Effectivement la psychothérapie ne fonctionne pas, ce n'est donc jamais ce que je conseille. En revanche, la pratique fonctionne. C'est pas évident, ça prend du temps, plein de gens se plantent, mais c'est comme le pari de Pascal. Si jamais ça marche, la récompense est très au-dessus de ce qu'on espérait. Personnellement j'ai toujours voulu savoir "comment ça marche". Je pensais quand j'étais jeune que ça n'était pas possible de savoir beaucoup de choses parce que je constatais qu'on oubliait très vite ce qu'on apprenait. Depuis, j'ai constaté qu'il y a un savoir beaucoup plus intéressant que celui-là et qui nous paie de tous nos efforts. Celui de savoir comment fonctionne l'esprit. Je n'en suis qu'au début mais je ne désespère pas de voir un jour la matière se former sous mes yeux... quoique peut-être pas dans cette vie. En attendant, grâce à la pratique, on peut voir un tas de trucs dont les psys n'ont pas la moindre idée.
Je ne serai pas aussi catégorique sur le point "la psychothérapie ne fonctionne pas". Déjà, elle peut marcher rien que par placebo.

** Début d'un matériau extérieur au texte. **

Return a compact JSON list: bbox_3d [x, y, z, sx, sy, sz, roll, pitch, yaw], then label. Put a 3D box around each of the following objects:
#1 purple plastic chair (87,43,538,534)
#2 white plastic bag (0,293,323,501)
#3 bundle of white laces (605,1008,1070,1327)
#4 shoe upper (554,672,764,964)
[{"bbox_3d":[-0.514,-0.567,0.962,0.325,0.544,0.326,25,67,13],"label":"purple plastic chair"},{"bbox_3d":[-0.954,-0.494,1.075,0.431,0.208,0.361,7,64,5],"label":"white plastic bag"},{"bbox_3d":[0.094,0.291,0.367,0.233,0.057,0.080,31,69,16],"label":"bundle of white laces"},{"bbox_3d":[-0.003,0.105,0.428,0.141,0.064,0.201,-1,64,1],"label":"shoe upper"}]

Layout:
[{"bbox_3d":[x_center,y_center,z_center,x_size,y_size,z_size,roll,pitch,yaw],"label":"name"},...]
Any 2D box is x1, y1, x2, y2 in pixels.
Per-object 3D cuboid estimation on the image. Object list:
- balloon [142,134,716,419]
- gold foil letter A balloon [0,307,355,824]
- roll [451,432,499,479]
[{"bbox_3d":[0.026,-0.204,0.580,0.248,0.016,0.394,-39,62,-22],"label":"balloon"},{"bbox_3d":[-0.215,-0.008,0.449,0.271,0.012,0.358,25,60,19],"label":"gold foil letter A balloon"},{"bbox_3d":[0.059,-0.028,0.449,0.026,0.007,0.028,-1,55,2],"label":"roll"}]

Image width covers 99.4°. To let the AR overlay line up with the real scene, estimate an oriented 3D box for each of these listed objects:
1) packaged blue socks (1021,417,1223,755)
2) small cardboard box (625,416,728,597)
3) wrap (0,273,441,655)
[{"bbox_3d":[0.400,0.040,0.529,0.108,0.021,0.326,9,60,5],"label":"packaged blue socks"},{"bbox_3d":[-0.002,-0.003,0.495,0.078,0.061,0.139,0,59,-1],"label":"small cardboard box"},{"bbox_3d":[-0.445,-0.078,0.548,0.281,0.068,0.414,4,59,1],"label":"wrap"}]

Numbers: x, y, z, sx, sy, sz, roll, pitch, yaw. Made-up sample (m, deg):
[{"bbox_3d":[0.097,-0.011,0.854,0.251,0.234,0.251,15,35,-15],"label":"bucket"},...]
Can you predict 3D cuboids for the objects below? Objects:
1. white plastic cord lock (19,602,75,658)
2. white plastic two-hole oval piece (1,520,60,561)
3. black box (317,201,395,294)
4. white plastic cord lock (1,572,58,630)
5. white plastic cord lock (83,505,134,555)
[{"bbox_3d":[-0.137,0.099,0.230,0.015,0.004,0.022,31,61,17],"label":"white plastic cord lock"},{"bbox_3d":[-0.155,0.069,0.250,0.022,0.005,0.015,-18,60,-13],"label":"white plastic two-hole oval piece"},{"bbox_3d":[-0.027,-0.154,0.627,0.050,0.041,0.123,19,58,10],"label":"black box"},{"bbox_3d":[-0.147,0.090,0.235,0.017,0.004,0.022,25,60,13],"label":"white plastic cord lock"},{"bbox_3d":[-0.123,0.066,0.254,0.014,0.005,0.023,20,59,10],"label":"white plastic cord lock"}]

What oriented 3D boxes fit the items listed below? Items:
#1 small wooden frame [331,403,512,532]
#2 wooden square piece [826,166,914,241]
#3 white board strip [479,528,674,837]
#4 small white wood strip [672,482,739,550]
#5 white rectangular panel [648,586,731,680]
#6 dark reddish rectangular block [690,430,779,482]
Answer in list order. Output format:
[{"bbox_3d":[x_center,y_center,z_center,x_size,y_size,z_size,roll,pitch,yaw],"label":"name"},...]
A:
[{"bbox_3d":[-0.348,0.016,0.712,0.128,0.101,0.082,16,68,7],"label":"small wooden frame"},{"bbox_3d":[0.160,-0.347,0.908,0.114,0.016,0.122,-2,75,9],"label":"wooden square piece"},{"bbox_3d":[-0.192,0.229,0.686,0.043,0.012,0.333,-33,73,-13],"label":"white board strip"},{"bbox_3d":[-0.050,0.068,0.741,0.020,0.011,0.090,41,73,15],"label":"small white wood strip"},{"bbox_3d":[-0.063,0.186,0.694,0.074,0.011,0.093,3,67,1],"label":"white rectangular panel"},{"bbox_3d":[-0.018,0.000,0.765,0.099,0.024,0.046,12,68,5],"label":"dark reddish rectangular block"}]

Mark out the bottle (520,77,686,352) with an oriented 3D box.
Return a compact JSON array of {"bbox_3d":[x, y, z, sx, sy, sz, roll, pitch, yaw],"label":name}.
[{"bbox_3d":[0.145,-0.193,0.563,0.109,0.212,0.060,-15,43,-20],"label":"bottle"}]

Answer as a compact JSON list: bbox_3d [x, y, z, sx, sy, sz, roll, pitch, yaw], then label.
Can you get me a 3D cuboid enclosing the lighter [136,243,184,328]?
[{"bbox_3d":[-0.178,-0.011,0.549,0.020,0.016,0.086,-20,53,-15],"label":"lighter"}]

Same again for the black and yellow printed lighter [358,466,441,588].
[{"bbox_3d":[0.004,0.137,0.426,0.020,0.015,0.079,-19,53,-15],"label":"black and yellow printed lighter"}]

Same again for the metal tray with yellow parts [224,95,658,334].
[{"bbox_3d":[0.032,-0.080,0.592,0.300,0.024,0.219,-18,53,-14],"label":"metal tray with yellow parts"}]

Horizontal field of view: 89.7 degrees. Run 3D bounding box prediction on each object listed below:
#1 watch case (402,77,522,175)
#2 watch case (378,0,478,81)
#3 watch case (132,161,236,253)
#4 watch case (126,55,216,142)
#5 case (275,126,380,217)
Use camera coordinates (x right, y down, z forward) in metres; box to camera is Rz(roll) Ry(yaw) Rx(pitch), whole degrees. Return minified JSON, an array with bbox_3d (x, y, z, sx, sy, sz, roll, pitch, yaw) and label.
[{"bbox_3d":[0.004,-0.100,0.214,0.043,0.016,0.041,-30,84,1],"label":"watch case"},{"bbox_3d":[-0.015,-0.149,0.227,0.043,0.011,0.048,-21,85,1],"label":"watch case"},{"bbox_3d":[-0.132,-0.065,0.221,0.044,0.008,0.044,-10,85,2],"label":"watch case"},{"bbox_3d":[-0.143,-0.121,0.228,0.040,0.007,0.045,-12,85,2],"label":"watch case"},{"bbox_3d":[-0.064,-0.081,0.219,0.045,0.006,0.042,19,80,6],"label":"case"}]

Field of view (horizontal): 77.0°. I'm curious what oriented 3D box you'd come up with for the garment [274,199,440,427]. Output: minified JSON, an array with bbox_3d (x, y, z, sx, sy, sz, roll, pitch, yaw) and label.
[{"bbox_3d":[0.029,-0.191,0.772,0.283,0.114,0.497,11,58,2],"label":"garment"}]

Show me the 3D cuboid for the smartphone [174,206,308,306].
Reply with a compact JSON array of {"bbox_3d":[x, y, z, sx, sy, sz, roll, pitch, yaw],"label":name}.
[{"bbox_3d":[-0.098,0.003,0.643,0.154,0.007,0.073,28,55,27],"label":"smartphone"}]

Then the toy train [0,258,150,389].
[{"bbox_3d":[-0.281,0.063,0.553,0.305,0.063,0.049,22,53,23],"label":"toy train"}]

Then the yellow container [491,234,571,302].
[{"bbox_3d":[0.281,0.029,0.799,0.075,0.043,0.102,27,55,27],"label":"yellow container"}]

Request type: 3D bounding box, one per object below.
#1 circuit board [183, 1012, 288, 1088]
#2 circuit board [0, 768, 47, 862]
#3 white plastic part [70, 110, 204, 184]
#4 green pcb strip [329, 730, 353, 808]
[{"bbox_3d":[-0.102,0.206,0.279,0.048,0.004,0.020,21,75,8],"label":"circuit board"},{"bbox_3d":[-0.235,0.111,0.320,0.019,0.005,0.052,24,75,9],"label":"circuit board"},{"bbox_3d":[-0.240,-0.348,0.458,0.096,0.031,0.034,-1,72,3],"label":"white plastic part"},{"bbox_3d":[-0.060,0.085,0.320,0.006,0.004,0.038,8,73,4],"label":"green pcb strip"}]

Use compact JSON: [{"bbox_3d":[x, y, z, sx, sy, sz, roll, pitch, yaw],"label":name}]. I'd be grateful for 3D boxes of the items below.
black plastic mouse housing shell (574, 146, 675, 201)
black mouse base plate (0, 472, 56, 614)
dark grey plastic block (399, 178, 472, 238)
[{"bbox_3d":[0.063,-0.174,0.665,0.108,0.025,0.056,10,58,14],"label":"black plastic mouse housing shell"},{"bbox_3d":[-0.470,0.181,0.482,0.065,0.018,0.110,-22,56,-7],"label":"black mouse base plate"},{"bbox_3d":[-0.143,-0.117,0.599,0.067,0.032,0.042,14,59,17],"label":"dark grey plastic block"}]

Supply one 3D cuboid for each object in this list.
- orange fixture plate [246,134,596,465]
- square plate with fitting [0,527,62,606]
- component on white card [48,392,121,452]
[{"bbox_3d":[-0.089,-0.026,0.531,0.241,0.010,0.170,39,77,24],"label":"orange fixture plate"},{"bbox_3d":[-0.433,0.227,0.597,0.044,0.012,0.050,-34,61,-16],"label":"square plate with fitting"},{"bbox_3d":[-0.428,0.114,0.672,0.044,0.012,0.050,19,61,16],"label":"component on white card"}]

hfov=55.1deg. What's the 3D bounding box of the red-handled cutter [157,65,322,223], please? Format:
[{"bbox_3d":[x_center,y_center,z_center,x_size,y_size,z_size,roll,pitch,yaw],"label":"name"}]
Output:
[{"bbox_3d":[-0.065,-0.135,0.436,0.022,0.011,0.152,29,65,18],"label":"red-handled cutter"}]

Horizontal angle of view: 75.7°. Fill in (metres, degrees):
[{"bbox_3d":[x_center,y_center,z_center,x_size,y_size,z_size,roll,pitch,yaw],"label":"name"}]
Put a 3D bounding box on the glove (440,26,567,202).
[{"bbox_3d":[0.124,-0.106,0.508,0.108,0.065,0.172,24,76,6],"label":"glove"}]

Mon problème est le manque de persévérance. Il m'étonnerait fort que j'arrive à m'astreindre à une discipline comme celle requise par la méditation. Peux-tu quand même me conseiller sur la pratique à entreprendre ? Est-ce que la méditation de chiné décrite sur le site de Chepa ferait l'affaire ? Et comment être sûr que je ne me plante pas ? Dois-je absolument essayer de trouver quelqu'un qui puisse me conseiller ?
J'en parlais l'autre soir avec No Smoking, il me semble qu'une pratique plus physique serait beaucoup plus utile. En effet, il a essayé shiné, mais sans la présence d'un maître, l'esprit est trop confus. Le problème de la méditation, c'est qu'il faut avoir l'esprit clair pour que ça commence à fonctionner, sinon ça ne sert à rien. La présence d'un maître éclaircit l'esprit. Sans cela, il faut s'en remettre à des pratiques plus physiques car la confusion est en réalité dans les canaux, ou dans le corps. La chose la plus facile, c'est la respiration consciente. Cherche des articles sur Vipassana. Après, si tu as des cours de chi-qong dans ton coin, ça peut être un bon complément.